IDPs report daily discrimination, chastised for speaking grammatically proper Swahili instead of Lubumbashi’s distinctive Swahili dialect and abused by local Lushois who are not themselves eligible for aid distributed by the World Food Programme or other relief organisations. There is also tension between groups of IDPs. Jacques Kabulo, formerly the provincial secretary of the IDP committee, reports that the IDPs who first arrived in Lubumbashi from Kalemie tried to exclude other IDPs from services and land. Former hosts who have been negatively affected by the city’s economic crisis have also tired of hosting IDPs. In some instances, they have asked IDPs to leave their homes, violating traditional norms of hospitality and generating ruptures within extended families. Many IDPs report trouble accessing health and education services. UNICEF provided textbooks for a new school for IDP children but the government failed to pay the teachers. Since many IDPs cannot afford school fees their children remain out of the classroom.
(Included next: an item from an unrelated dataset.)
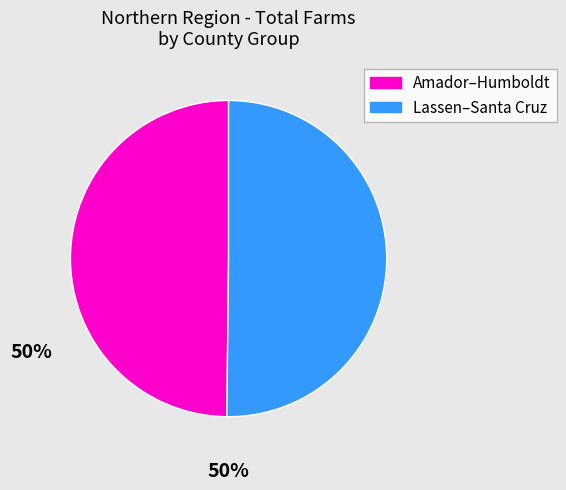

Count the number of slices in the pie.

2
Formal IDP settlements were closed in 2001, obliging most IDPs to survive as best they can in the informal economy. Small numbers have returned home, receiving only token support from the government and Jesuit Refugee Services – a $50 grant and a departure kit of cooking pans, blankets, and machetes – but most have accepted the kit and then remained in Lubumbashi.3 Many of those we spoke to indicated they are likely to stay in Lubumbashi for the long term although some plan on returning home if conditions improve, while others dream of resettling to Zambia, South Africa or even outside Africa.
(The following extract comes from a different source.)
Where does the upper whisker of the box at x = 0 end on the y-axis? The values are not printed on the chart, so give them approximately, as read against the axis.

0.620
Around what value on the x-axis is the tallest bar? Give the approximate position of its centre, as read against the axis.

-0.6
The central government in Kinshasa has created a specialised agency to assist people displaced by the war but local politicians have not supported the initiative. Many urban IDPs and refugees live without direct humanitarian assistance. The profile of IDPs rose in 2006 as ambitious politicians became keen to secure their votes; one candidate even undertook his own IDP census in order to boost his electoral chances. IDPs have still not found a true champion, however, and now the election is over they continue to face ongoing discrimination and political scapegoating.

 

Aurelia Wa Kabwe-Segatti is Research Director of the Institut Français d’Afrique du Sud in Johannesburg: aurelia@ifas.org.za. Loren B Landau is Director of the Forced Migration Studies Programme, University of the Witwatersrand, South Africa (www.migration.wits.ac.za): landaul@migration.wits.ac.za. Research for this article was done as part of ongoing comparative project on displacement and urbanisation conducted in collaboration with Joseph Kanku Mukengeshayi and Donatien Dibwe dia Mwembu of the University of Lubumbashi. We are also grateful for the cooperation of Jacques Kabulo, former provincial secretary of the IDP committee.

 

1 For more detail, see D Dibwe dia Mwembu, Histoire des Conditions De View Des Travailleurs de L‘Union Minière du Haut-Katanga/Gécamines (1910-1999), Presse Universitaire de Lubumbashi, 2001.

2 For an account of the current situation of HIV-infected IDPs in Lubumbashi, see ‘RDC Survivre au viol et au déracinement’, www.irinnews.org/FrenchReport.asp?ReportID=7067&SelectRegion=Grands_lacs&SelectCountry=RDC

3 According to Faustin Kitenge Katoto in July 2006 there were 26,000 IDPs in Lubumbashi. Information sent by email 21.08.2006.